Wang Jiann-chyuan, vice president of the Chung-Hua Institution for Economic Research, believes that rising R&D efficiency would boost the competitiveness of midstream and downstream industries, which would produce a powerful stimulating effect on the economy. Wang cites as an example the year 2008 when the government invested some NT$30 billion in R&D tax incentives while corporate revenue contributed NT$500 billion to the island's GDP.

"R&D is crucial for transformation, in particular for the upgrading of the service industry, which will be the job engine for young people in the future," Wang asserts.

All along Taiwan has been working to boost R&D not only through tax deductions and exemptions, but also through subsidies. The National Science Council and the Industrial Development Bureau under the Ministry of Economic Affairs earmark R&D subsidies in their budgets.

But one crucial problem is that identifying R&D expenses is difficult, and the related costs for tax assessment are high. Since personnel of the National Tax Administration are not familiar with R&D, such tax breaks often turn into loopholes for tax evasion.
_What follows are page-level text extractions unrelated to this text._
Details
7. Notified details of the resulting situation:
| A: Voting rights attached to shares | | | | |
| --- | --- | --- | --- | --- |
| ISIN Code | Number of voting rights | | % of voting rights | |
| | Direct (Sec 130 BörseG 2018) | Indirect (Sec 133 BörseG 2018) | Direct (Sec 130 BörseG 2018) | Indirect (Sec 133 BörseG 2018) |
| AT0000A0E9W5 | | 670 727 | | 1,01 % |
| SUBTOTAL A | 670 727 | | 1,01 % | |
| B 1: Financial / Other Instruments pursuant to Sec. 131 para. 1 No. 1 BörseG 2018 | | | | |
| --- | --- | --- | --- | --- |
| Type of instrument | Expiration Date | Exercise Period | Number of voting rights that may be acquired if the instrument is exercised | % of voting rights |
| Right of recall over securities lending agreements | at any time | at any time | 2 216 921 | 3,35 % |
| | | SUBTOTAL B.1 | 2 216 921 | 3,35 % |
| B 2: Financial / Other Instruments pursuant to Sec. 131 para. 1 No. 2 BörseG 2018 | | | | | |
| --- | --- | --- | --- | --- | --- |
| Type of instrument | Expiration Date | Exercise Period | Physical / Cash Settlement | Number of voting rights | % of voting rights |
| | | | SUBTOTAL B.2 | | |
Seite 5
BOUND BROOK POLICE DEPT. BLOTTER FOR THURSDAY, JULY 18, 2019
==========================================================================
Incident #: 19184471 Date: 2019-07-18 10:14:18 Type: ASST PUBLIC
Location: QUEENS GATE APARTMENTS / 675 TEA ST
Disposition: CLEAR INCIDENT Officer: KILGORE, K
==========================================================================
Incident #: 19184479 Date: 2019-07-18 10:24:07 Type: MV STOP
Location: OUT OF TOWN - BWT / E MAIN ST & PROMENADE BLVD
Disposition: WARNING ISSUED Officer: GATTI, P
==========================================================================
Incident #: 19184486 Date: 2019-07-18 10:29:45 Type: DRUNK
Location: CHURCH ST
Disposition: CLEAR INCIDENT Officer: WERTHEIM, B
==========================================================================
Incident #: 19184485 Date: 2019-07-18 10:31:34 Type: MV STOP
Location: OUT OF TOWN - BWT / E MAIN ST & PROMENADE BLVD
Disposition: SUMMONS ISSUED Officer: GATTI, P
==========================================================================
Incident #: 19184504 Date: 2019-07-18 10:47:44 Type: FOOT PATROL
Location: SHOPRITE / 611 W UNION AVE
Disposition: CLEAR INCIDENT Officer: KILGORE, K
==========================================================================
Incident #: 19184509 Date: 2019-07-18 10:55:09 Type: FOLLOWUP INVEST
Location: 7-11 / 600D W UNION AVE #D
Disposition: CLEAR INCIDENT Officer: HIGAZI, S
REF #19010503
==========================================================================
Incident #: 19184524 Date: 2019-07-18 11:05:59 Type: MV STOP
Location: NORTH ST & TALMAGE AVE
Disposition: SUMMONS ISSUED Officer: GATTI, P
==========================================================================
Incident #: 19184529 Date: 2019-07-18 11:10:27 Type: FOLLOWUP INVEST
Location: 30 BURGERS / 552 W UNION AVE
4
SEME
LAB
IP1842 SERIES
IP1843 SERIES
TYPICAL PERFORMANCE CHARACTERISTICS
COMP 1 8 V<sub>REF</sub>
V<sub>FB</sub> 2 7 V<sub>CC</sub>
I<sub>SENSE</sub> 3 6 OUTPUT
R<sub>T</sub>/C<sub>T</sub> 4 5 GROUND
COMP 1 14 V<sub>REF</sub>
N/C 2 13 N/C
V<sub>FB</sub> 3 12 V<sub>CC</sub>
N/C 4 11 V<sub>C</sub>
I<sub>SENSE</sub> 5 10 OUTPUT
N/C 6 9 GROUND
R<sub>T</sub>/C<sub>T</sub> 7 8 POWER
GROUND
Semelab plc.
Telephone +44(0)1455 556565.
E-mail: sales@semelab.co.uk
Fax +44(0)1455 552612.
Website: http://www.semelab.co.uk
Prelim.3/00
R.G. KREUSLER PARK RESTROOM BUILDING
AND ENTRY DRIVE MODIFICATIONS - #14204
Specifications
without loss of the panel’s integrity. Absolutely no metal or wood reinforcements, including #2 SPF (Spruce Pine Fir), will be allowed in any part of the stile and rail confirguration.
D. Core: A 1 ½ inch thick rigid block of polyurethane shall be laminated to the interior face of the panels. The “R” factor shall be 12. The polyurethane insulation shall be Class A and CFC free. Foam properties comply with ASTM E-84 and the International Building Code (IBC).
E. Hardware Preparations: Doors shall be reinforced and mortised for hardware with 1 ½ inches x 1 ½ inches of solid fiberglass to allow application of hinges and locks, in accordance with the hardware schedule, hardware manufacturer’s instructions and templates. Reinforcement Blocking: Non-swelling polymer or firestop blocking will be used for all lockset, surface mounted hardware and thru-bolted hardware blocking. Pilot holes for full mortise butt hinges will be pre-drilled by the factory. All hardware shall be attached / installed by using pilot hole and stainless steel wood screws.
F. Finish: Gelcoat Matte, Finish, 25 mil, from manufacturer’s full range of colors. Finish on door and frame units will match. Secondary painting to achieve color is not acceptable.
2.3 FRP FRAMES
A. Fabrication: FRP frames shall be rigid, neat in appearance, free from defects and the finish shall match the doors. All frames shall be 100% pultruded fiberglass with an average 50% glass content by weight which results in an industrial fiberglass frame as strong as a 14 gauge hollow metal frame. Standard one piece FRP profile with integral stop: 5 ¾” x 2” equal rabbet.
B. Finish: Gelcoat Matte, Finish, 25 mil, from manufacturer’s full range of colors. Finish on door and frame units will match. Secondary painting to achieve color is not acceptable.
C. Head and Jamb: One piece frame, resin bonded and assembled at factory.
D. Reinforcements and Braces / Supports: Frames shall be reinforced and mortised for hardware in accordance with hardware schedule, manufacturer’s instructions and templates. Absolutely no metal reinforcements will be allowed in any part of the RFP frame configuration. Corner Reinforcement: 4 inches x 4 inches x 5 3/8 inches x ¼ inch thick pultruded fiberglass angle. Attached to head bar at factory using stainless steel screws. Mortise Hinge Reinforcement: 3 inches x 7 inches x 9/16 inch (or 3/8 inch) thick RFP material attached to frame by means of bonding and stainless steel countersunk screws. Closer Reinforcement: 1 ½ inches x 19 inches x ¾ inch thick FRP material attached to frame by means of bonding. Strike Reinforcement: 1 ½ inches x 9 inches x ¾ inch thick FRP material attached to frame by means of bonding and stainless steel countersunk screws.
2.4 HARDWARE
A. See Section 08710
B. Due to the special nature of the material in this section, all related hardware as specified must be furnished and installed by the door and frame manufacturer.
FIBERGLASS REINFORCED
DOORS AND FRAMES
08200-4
Tax officials often complain that when they visit factories in the Hsinchu Science Park to assess taxes, they discover that any activity inside a cleanroom is labeled R&D and that even ordinary janitors in cleanroom suits are listed as R&D personnel.

"The standards for the recognition of R&D expenses are too generous. You can virtually declare anything as R&D," one tax official acknowledges.

"The tax base is eroding, and the fiscal hole continues to widen. The government is the loser," insists a former Ministry of Finance bureaucrat.

Such a state of affairs could not only drive Taiwan's government into the red, but also trigger social conflict, with many people objecting that tax cuts are only offered to the rich.

Carrot-and-Stick Approach

Some scholars contend that now would be a good time for Taiwan's government to consider a new "green tax" initiative. Before prescribing a medicine for changing the overall business environment, the government should first diagnose the ailments that plague Taiwan's companies. Instead, the government has already completely yielded to corporate demands with its repeated tax rate cuts and tax reductions.

"The government has handed out a lot of carrots to business. Now is the best time to bring out the sticks," says an expert who did not want to be identified.

On the heels of tax reductions in one area, tax hikes in others will inevitably have to follow. Explaining the idea behind the "green tax," Huang Yao-hui, assistant professor at the Department of Public Finance and Tax Administration of National Taipei College of Business, notes that green taxes are consumption taxes in that they tax the consumption of social resources. Since companies are the greatest consumers of energy, they should pay higher taxes in that area, particularly because they already enjoy tax breaks on R&D.

"If we go on like this, the state will be bankrupt by its 100th anniversary in 2011," warns Tseng Chu-wei, professor emeritus at the Department of Finance, National Chengchi University. With that remark, Tseng echoes widespread public sentiment.